J-SV : On a été très chanceux parce que mon partenaire travaillait chez RealTerm Energy, une filiale de #RealTerm Global qui gère un actif d’environ 4 G$ en valeur d’édifices et qui a financé la construction de la technologie et le spin-off (série dérivée). On avait donc un grand-frère qui a financé les étapes initiales et nous a incubé. Plutôt que de se concentrer sur la collecte de fonds, on s’est concentré sur la techno, ce qui nous a permis d’avancer très vite!  Ensuite, on a fait notre première ronde en mars 2020, et des partenaires externes comme #Desjardins Capital et #Esplanade Ventures sont arrivés.

“Au Québec, c’est très très dur parce que c’est toujours les mêmes questions qui reviennent. Il y a du financement, mais y a du financement lorsqu’on a réussi! Avant d’avoir des revenus, il n’y a vraiment pas beaucoup d’options” – Jean-Simon Venne

CSIA : Est-ce qu’on devrait financer l’IA différemment ?

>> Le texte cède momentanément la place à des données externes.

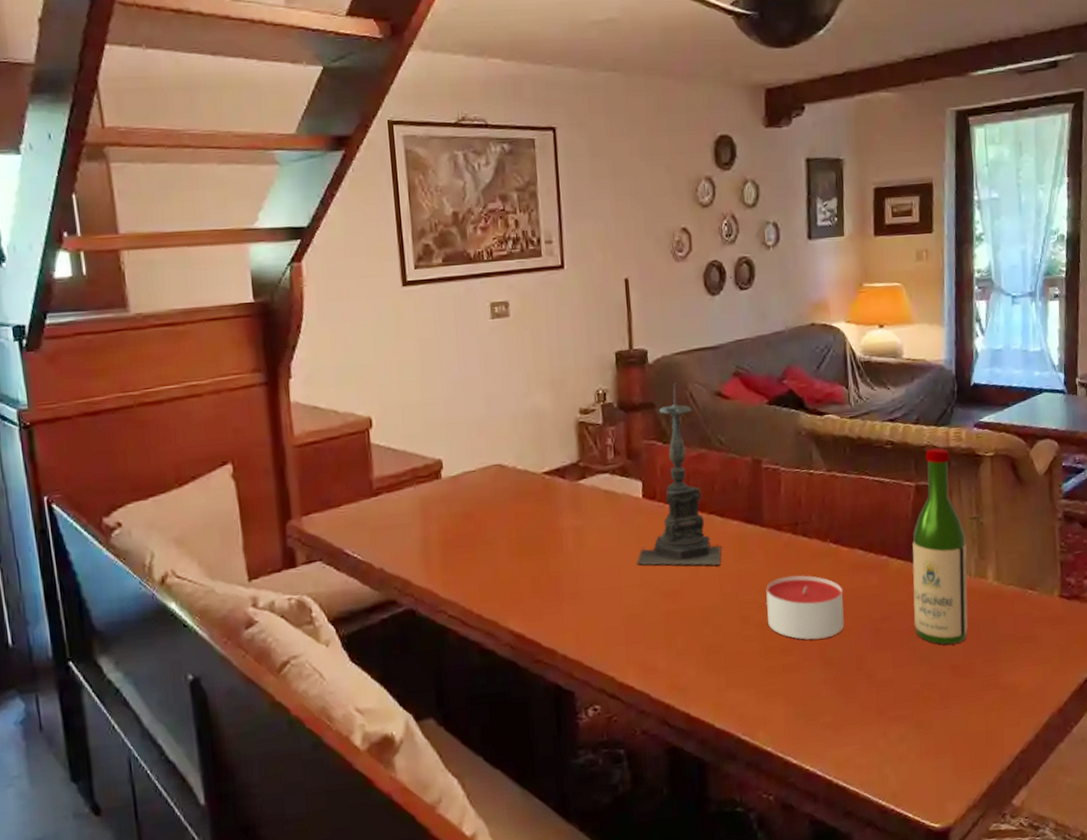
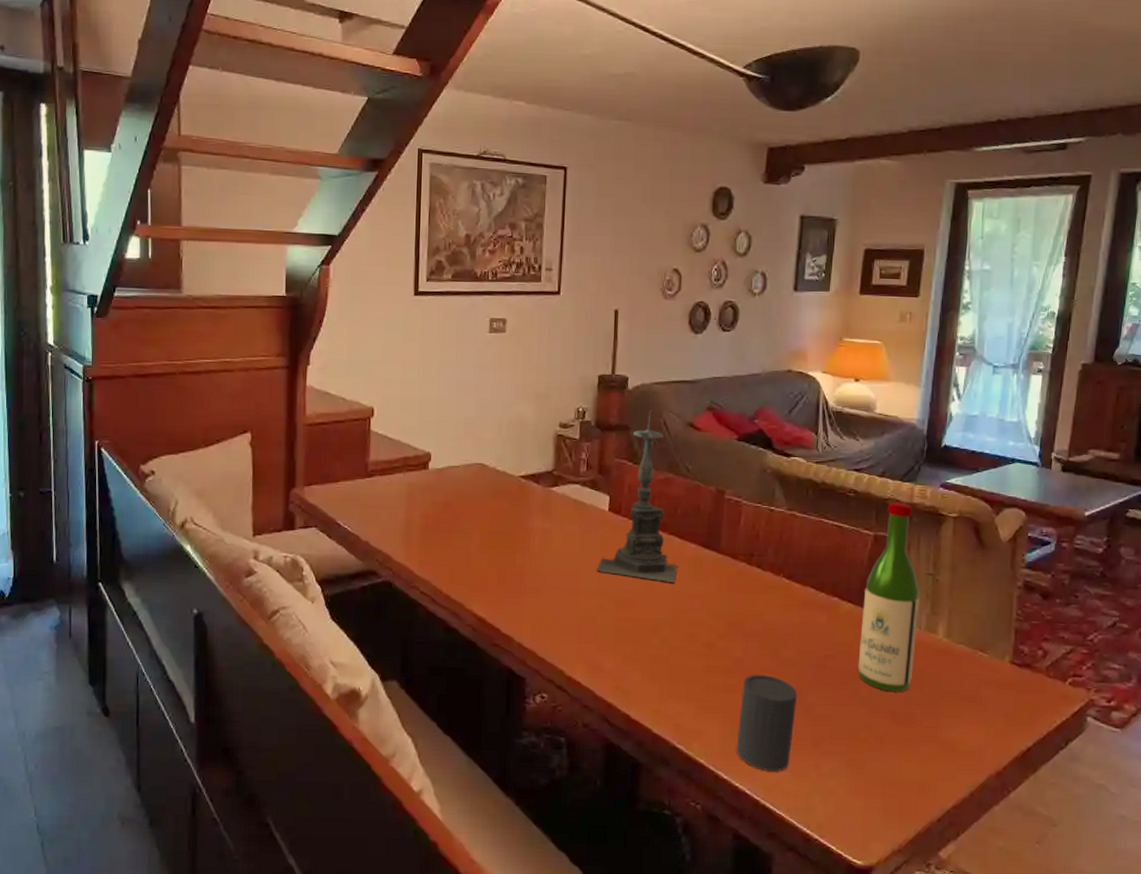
candle: present [766,575,844,640] -> none [714,602,790,666]
cup: none [802,647,858,748] -> present [736,674,798,772]

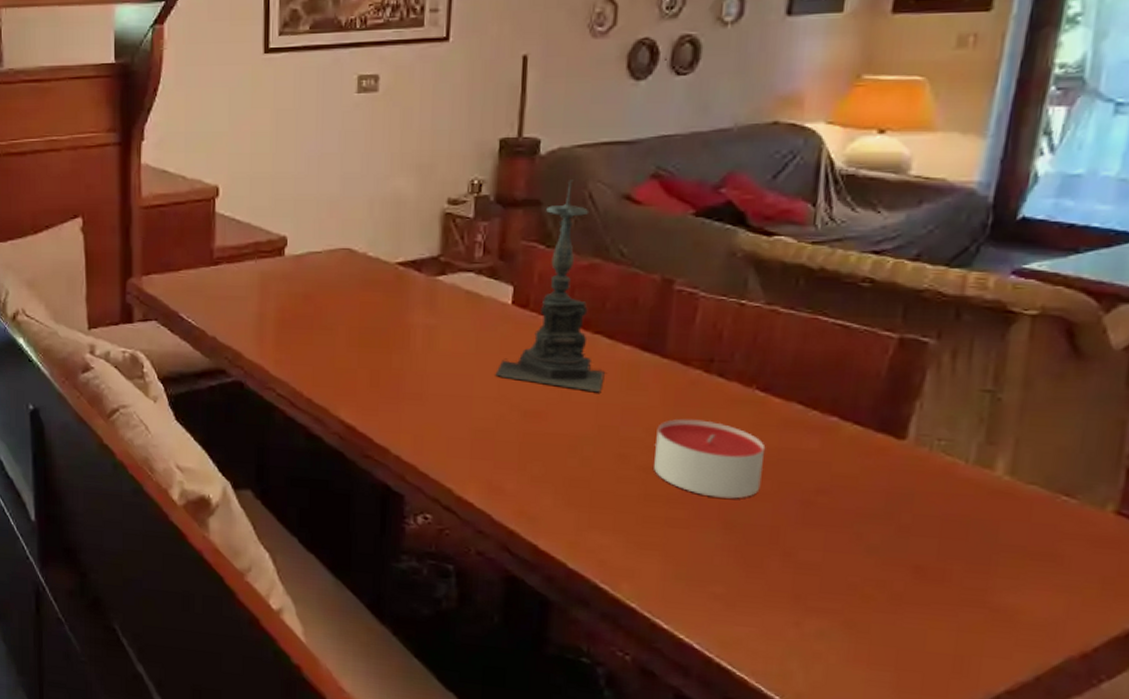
candle: none [714,602,790,666] -> present [654,419,764,499]
cup: present [736,674,798,772] -> none [681,507,773,626]
wine bottle: present [858,501,920,692] -> none [865,293,969,541]

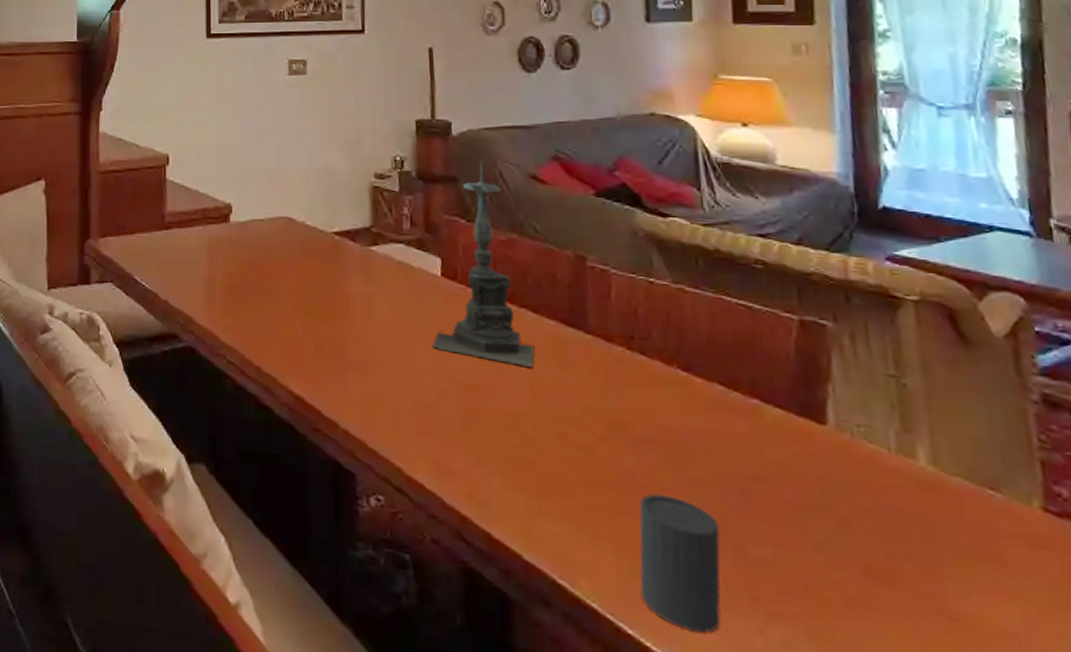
candle: present [654,419,764,499] -> none [591,397,699,485]
cup: none [681,507,773,626] -> present [639,494,721,633]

J-SV : On finance très bien la recherche en IA au Québec (Mila, Ivado…). C’est extrêmement bien fait, mais on semble avoir de la misère à créer des spins-off avec un modèle d’affaires qui créent une valeur commerciale. C’est là que le bât blesse, en ce moment.

Si on ne réussit pas cela, on va devenir un des centres de recherche les plus avancés dans le monde en IA, mais qui n’aura pas réussi à prendre la vague de la commercialisation de ces outils-là pour créer de la vraie valeur financière…

C’est LE grand défi du Québec de prendre ce virage-là, de créer la masse critique d’entreprises ou la grappe de compagnies que l’on devrait créer pour le nombre d’universités et la population que nous avons. On regarde ce qui se passe à Toronto et en Californie et on voit une quantité fulgurante de compagnies qui prennent les technologies des universités et qui créent non seulement des emplois, mais de la richesse économique.